I was knowledgeable enough to fear in a vague way some involvement with the distillery in the woods, and I held my breath, but then Mr. Dabney halted, turned, and said evenly: “What’s wrong?”
“Vern,” the sheriff said, “I hear you’re fixin’ to bury an elderly colored man on your property here. Joe Thornton down at the store said you told him that yesterday. Is that right?”
Mr. Dabney put his hands on his hips and glowered at the sheriff. Then he said: “Joe Thornton is a goddamned incurable blabbermouth. But that’s right. What’s wrong with that?”
“You can’t,
” said the sheriff.
There was a pause. “Why not?” said Mr. Dabney.
“Because it’s against the law.”
I had seen rage, especially in matters involving the law, build up within Mr. Dabney in the past. A pulsing vein always appeared near his temple, along with a rising flush in cheeks and brow; both came now, the little vein began to wiggle and squirm like a worm. “What do you mean, it’s against the law?”
“Just that. It’s against the law to bury anybody on private property.”
“Why is it against the law?” Mr. Dabney demanded.
“I don’t know why, Vera,” said the sheriff, with a touch of exasperation. “It just is, that’s all.”
Mr. Dabney flung his arm out—up and then down in a stiff, adamant, unrelenting gesture, like a railroad semaphore.
“Down in that field, Tazewell, there have been people buried for nearabout two hundred years. I got an old senile man on my hands. He was a slave and he was born on this place. Now he’s dyin’ and I’ve got to bury him here. And I am.”
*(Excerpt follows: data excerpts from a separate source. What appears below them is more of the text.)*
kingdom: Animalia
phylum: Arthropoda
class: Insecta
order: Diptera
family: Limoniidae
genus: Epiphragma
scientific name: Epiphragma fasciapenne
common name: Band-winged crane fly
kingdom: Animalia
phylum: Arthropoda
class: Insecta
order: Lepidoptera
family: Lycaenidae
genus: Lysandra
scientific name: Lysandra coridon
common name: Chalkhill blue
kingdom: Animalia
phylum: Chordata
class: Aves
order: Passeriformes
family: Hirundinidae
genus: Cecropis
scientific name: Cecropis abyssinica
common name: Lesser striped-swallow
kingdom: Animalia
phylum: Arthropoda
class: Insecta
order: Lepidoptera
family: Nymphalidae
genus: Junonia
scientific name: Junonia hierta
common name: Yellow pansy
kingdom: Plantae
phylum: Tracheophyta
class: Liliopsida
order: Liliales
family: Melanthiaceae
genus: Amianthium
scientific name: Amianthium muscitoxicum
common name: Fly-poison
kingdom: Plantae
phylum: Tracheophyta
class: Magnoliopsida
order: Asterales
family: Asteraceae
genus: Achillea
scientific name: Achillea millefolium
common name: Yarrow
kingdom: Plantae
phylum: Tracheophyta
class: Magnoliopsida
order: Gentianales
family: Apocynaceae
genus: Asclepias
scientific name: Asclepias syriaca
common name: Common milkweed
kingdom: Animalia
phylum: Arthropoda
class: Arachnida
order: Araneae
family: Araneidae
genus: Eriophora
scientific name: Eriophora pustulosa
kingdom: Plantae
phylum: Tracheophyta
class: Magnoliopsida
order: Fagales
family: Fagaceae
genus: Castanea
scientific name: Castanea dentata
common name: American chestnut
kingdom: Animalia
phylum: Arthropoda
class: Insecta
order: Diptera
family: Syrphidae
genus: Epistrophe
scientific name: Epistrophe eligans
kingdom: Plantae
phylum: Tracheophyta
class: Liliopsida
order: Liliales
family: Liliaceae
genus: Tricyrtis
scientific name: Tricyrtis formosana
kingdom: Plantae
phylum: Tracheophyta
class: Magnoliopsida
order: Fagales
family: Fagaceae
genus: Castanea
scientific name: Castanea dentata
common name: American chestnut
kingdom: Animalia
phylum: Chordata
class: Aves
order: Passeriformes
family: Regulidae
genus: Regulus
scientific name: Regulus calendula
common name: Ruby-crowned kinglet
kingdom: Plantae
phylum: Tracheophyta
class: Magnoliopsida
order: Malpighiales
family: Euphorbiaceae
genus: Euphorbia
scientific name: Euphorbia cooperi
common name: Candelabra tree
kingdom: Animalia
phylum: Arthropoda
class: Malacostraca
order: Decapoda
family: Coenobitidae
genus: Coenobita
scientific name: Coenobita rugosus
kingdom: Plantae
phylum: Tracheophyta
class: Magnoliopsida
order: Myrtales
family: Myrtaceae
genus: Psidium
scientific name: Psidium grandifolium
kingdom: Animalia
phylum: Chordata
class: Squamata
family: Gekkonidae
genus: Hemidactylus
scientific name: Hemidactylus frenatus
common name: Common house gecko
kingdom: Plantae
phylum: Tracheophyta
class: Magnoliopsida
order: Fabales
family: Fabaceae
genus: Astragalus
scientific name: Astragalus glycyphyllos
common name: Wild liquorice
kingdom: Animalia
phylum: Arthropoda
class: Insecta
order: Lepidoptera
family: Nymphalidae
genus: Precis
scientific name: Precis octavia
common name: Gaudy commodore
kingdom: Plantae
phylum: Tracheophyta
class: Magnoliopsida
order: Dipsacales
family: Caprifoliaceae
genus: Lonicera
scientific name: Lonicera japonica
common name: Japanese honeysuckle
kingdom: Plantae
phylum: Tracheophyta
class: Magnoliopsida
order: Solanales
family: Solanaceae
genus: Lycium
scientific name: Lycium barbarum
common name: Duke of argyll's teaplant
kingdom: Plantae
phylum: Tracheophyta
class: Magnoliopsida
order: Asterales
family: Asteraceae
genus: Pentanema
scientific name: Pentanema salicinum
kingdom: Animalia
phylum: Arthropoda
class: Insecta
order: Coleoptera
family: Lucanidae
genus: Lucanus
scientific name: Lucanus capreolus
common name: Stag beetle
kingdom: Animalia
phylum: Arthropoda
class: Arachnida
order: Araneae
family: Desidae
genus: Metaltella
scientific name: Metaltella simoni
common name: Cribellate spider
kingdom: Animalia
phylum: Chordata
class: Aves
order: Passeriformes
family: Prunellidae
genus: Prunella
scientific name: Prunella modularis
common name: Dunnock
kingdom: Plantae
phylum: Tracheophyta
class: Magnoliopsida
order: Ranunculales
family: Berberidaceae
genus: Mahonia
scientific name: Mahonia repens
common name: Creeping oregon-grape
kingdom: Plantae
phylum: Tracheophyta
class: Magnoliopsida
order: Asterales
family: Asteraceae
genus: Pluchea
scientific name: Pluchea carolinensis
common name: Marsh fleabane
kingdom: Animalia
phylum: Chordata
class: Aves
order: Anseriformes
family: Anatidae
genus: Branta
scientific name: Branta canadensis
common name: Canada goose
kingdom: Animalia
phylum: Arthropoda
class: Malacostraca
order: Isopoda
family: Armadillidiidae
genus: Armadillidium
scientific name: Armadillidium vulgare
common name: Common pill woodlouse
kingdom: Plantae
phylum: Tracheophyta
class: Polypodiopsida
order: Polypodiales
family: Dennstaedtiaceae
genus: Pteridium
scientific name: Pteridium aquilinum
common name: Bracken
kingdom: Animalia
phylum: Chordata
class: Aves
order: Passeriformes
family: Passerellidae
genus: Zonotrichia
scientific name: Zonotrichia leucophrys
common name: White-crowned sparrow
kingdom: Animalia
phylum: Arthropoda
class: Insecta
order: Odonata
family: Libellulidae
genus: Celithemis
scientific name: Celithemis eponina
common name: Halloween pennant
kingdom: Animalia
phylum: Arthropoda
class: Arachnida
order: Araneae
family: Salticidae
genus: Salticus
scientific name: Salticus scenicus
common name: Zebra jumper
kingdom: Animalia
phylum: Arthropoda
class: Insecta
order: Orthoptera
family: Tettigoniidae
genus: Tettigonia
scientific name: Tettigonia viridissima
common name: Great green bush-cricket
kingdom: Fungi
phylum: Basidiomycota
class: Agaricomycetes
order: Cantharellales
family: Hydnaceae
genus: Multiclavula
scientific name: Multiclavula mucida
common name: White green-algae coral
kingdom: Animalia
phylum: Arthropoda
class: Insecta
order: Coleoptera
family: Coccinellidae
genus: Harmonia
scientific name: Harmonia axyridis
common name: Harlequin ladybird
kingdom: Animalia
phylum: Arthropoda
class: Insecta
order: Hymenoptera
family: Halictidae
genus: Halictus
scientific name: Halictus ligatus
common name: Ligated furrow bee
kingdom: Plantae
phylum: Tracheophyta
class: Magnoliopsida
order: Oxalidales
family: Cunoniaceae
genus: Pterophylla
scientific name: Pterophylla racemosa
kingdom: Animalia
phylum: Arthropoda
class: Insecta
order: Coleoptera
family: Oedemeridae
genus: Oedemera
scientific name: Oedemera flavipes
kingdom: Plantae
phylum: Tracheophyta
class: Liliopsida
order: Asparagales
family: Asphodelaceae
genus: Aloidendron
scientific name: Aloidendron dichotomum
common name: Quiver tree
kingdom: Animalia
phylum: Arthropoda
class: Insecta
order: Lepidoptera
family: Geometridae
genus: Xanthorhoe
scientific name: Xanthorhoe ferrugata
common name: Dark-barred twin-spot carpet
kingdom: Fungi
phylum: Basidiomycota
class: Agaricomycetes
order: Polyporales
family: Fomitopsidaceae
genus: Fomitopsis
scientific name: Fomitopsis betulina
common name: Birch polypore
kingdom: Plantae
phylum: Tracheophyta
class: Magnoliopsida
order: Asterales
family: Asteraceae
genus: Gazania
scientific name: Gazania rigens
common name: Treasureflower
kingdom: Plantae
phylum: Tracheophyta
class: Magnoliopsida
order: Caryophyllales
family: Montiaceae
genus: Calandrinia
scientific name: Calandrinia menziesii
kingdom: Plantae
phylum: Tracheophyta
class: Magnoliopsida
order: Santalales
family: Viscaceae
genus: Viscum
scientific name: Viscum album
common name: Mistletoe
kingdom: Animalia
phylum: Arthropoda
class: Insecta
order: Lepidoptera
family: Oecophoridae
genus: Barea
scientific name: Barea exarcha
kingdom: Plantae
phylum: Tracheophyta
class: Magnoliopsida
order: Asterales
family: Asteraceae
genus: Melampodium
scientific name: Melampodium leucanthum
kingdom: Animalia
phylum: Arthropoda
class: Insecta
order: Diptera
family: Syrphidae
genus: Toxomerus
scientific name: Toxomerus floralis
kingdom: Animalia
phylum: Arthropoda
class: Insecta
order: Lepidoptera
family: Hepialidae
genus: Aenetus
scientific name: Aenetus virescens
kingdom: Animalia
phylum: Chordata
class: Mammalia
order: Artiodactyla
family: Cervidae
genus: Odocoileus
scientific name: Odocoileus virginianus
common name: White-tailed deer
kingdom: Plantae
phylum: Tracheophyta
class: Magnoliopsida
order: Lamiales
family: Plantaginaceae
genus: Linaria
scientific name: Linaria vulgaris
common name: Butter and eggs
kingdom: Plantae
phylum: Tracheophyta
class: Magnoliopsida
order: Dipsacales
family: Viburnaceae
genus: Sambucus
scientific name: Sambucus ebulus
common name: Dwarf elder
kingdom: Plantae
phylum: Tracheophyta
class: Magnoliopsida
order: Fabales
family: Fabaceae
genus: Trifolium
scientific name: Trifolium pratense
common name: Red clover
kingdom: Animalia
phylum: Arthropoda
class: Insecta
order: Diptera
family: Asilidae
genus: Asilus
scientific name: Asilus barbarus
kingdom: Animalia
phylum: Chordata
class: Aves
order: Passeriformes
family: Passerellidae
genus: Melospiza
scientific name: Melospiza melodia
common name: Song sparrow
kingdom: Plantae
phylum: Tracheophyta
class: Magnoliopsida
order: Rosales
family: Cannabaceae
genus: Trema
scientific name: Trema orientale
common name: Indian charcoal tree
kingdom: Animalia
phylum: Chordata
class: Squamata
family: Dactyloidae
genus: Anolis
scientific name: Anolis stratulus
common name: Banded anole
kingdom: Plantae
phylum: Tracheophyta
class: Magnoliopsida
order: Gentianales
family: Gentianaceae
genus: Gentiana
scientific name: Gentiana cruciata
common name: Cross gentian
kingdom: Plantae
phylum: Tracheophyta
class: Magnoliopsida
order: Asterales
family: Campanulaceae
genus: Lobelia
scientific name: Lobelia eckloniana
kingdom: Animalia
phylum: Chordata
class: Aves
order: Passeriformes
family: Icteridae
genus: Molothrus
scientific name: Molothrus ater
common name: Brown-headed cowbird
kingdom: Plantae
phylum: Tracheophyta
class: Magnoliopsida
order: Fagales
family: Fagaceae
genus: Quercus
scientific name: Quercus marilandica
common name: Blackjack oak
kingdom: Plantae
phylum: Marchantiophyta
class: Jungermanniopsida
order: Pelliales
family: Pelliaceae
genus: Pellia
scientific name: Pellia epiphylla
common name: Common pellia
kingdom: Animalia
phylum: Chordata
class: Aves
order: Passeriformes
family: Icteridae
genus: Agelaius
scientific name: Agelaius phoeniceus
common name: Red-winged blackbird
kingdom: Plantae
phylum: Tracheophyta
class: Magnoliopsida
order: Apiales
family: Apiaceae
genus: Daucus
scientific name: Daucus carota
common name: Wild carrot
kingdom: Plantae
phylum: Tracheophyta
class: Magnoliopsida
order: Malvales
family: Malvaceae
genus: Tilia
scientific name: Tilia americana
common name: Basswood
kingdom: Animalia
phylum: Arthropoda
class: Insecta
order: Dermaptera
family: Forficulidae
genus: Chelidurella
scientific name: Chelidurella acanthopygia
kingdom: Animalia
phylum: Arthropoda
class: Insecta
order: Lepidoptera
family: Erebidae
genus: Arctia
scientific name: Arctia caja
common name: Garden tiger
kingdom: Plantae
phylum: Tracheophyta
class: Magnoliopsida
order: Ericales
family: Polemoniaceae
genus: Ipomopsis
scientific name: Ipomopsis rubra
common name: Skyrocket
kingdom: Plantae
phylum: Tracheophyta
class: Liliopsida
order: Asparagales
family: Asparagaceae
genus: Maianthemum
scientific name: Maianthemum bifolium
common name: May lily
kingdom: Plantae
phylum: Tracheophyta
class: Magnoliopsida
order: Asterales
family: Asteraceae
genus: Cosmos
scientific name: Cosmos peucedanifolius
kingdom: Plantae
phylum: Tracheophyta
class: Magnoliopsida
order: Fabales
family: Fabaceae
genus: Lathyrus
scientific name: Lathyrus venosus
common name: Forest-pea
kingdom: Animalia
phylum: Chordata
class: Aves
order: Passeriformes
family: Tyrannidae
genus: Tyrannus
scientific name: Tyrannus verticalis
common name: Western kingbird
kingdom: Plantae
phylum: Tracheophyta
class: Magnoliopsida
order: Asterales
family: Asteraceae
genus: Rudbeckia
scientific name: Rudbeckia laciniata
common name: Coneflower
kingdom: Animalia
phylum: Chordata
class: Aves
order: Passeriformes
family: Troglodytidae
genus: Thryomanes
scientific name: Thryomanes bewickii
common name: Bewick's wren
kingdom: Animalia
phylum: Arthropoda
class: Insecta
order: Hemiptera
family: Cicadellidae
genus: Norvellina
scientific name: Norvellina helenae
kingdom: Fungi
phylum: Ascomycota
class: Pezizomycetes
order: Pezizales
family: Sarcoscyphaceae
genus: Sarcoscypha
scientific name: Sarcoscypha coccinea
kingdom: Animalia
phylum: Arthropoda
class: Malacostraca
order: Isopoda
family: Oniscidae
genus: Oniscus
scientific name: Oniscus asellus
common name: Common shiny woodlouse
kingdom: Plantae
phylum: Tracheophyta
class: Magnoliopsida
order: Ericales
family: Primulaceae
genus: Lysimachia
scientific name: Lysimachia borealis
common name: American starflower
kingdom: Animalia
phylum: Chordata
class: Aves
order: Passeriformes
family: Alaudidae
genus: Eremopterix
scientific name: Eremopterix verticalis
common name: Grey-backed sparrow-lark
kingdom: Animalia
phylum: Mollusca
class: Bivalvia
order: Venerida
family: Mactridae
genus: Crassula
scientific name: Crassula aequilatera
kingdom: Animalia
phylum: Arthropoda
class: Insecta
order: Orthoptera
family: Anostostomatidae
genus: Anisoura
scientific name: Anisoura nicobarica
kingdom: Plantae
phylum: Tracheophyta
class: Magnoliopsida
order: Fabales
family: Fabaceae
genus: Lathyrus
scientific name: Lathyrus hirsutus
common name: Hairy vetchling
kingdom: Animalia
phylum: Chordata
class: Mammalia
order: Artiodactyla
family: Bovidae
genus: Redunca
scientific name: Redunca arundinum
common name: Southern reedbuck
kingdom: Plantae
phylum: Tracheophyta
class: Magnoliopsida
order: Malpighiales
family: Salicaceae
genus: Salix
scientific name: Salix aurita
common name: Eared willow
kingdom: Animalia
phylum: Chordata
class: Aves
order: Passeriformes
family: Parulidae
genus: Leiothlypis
“Vern, let me tell you something,” the sheriff said with an attempt at patience. “You will not be permitted to do any such a thing, so please don’t try to give me this argument. He will have to be buried in a place where it’s legally permitted, like any of the colored churchyards around here, and he will have to be attended to by a licensed colored undertaker. That’s the law, Commonwealth of Virginia, and there ain’t any which, whys, or wherefores about it.”